October 23, 2012

The Food Movement: California’s Prop 37

Come November 6, in addition to the national election and other state ballot issues, a few million Californians will vote on food. California, long the rebel state that paves the way for the rest of the nation, has Proposition 37 on the menu ballot, which would require that genetically modified (G.M.) foods carry a label.

It seems a simple concept to let people know what they’re eating, but as food author, journalist and activist and Michael Pollan writes in an article titled “Vote for the Dinner Party,” Big Food doesn’t see it that way:

The industry is happy to boast about genetically engineered crops in the elite precincts of the op-ed and business pages — as a technology needed to feed the world, combat climate change, solve Africa’s problems, etc. — but still would rather not mention it to the consumers who actually eat the stuff. Presumably that silence owes to the fact that, to date, genetically modified foods don’t offer the eater any benefits whatsoever — only a potential, as yet undetermined risk. So how irrational would it be, really, to avoid them?

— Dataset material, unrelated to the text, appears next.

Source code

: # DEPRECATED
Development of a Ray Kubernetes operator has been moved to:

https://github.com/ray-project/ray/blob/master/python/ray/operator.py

A clever PSA on Youtube, “Right to Know: Vote Yes on Prop 37,” stars numerous celebrities, one of whom points out that if GMO foods were labeled, “You might be looking at labels and making decisions for yourself.” They conclude that you don’t have that right, and if you want that, maybe you should move to Europe, Japan, China , India or other countries where people have the right to know if they’re eating GMOs.

California is the eighth largest economy in the world (approximately the size of Mainland China and larger than Brazil, Canada or Spain). So, as Pollan writes, this may “change the politics of food not just in California but nationally too.”